How to get eigenvectors from eigenvalues

Question

I'm not seeing where the eigenvectors are in terms of eigenvalues in the paper that came out recently named "Eigenvectors from Eigenvalues" by the neutrino physicists and Terence Tao:

https://arxiv.org/pdf/1908.03795.pdf

I'm guessing that with as fundamentally groundbreaking as this paper is, some people on here have read it. Please let me know if you know where in the paper the eigenvectors are in terms of eigenvalues.

Edit: To be more specific, I saw the norm squared part, but how do you narrow it down to the actual value of each element of each eigenvector. For any reals, you can just act the transformation on the at most the finite $2^n$ possibilities (unless it has infinite dimensions as can be the case in particle physics), where n is the dimension of the vector. But, what about when the values that the norm square is being taken of are complex? Also, if you can address infinite dimensions, that would be appreciated. Meaning, is there a way to get the elements without testing each combination?

Answer 1

Let me give an example to show how to derive the eigenvectors from eigenvalues. To be specific, we derive the "norm square of coefficients of eigenvectors from eigenvalues" (link).

Suppose the matrix A is a diagonal matrix A = diag(1, 2, 3). The eigenvalues for A is 1, 2, and 3. That means $\lambda_1 (A) = 1$, $\lambda_2 (A) = 2$ and $\lambda_3 (A) = 3$.

To find the eigenvector $v_1$ of the first eigenvalue $\lambda_1 (A)$, we need to know the exact values of $v_{1,1}$, $v_{1,2}$ and $v_{1,3}$.

Now use the Lemma2 from the arxiv paper [https://arxiv.org/pdf/1908.03795.pdf].

To solve $v_{1,1}$, $ v_{1,1}^2 (1 - 2) (1 - 3) = (1 - 2) (1 - 3)$, and you know $v_{1,1} = 1$ or $v_{1,1} = -1$. Note, the $(1-2) (1-3)$ on the left is $( \lambda_1 (A) - \lambda_2 (A) ) \cdot ( \lambda_1 (A) - \lambda_3 (A) )$, and the $(1-2) (1-3)$ on the right is $( \lambda_1 (A) - \lambda_{k=1} (M_1) ) \cdot ( \lambda_1 (A) - \lambda_{k=2} (M_1) )$ where $M_1$ is $A$ after deleting the $1$st row and column.

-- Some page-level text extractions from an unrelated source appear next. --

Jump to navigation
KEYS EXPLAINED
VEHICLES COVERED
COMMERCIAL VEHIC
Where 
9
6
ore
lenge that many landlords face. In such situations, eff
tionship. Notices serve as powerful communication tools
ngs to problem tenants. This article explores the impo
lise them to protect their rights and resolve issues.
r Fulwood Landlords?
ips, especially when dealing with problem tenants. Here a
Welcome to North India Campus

To solve $v_{1,2}$, $ v_{1,2}^2 (1 - 2) (1 - 3) = (1 - 1) (1 - 3) = 0$, and you know $v_{1,2} = 0$.

To solve $v_{1,3}$, $ v_{1,3}^2 (1 - 2) (1 - 3) = (1 - 1) (1 - 2) = 0$, and you know $v_{1,3} = 0$.

Answer 2

By formula $7$ in that paper, they prove that $$ \operatorname{adj}(\lambda_i I_n - A) = \prod_{k\neq i} (\lambda_i - \lambda_k) \operatorname{proj}_{v_i}, $$ where $\operatorname{proj}_{v_i}$ is the orthogonal projection from $\mathbb{C}^n$ onto the complex line $\mathbb{C}v_i$. So assuming $\lambda_i$ to be different from $\lambda_k$, for $k \neq i$, which would be the case for instance if all the eigenvalues are distinct, then this implies that the image of the left-hand side is $\mathbb{C}v_i$. So taking any non-zero column from the left-hand side and normalizing would give you the eigenvector $v_i$, the latter being determined up to a phase factor.

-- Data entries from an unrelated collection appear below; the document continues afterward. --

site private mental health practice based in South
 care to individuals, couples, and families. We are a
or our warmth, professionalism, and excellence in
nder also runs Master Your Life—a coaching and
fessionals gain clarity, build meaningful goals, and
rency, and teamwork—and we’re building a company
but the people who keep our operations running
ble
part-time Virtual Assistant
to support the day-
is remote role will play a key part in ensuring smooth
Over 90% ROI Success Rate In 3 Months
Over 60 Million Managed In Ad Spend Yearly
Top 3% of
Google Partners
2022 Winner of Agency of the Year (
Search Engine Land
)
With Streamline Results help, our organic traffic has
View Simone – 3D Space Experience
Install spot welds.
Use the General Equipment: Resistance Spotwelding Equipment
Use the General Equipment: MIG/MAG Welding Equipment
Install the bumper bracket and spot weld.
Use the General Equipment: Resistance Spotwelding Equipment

I must admit that, while this does recover the eigenvector $v_i$ (up to a phase factor), it involves not only knowing the eigenvalue $\lambda_i$, but also computing the adjugate on the left-hand side.

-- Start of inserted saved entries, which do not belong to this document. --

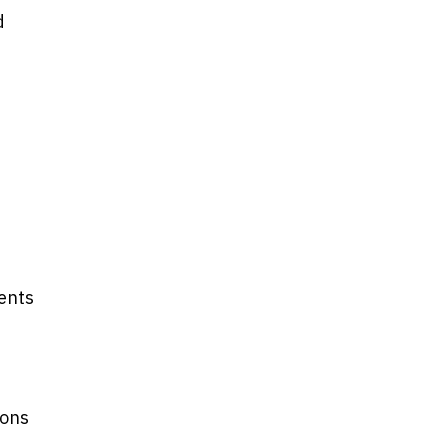
d
ents
ions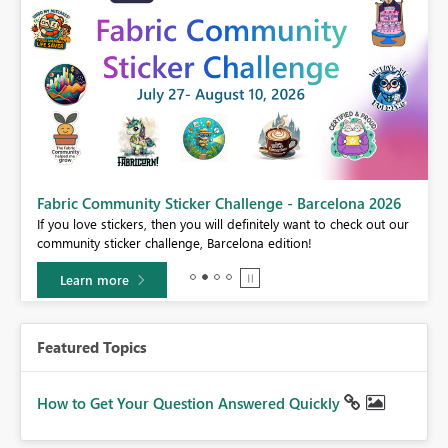
Fabric Community Sticker Challenge - Barcelona 2026
If you love stickers, then you will definitely want to check out our
BI,
community sticker challenge, Barcelona edition!
0.
Learn more
Featured Topics
How to Get Your Question Answered Quickly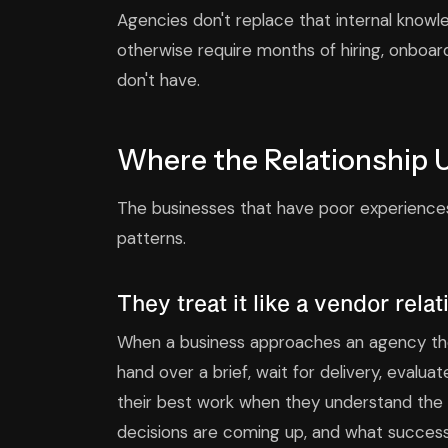
Agencies don't replace that internal know
otherwise require months of hiring, onboa
don't have.
Where the Relationship 
The businesses that have poor experiences
patterns.
They treat it like a vendor rela
When a business approaches an agency the
hand over a brief, wait for delivery, evalu
their best work when they understand the b
decisions are coming up, and what success a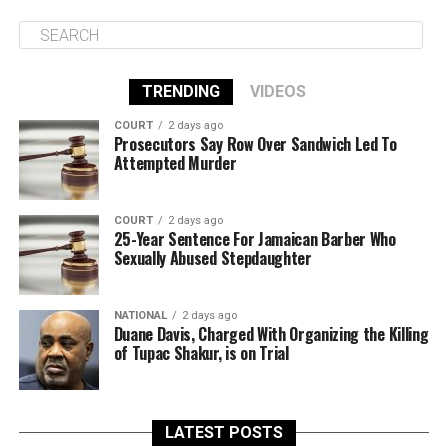
TRENDING
VIDEOS
COURT
2 days ago
Prosecutors Say Row Over Sandwich Led To
Attempted Murder
COURT
2 days ago
25-Year Sentence For Jamaican Barber Who
Sexually Abused Stepdaughter
NATIONAL
2 days ago
Duane Davis, Charged With Organizing the Killing
of Tupac Shakur, is on Trial
LATEST POSTS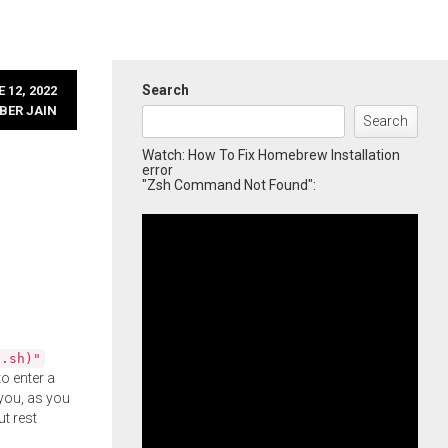
Search
 12, 2022
BER JAIN
Search
Watch: How To Fix Homebrew Installation
error
"Zsh Command Not Found":
l.sh)"
o enter a
you, as you
ut rest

This is one way to answer your question. Another way is that one does recover the modulus squared of any element of each eigenvector by knowing not only the eigenvalues of $A$, but also the eigenvalues of each matrix $A_i$, for $1 \leq i \leq n$, where $A_i$ is the $n-1$ by $n-1$ matrix obtained from $A$ by deleting the $i$-th row and $i$-th column from it. Lemma $2$ in that paper does just that, and is (I suppose) the reason for the title of that article.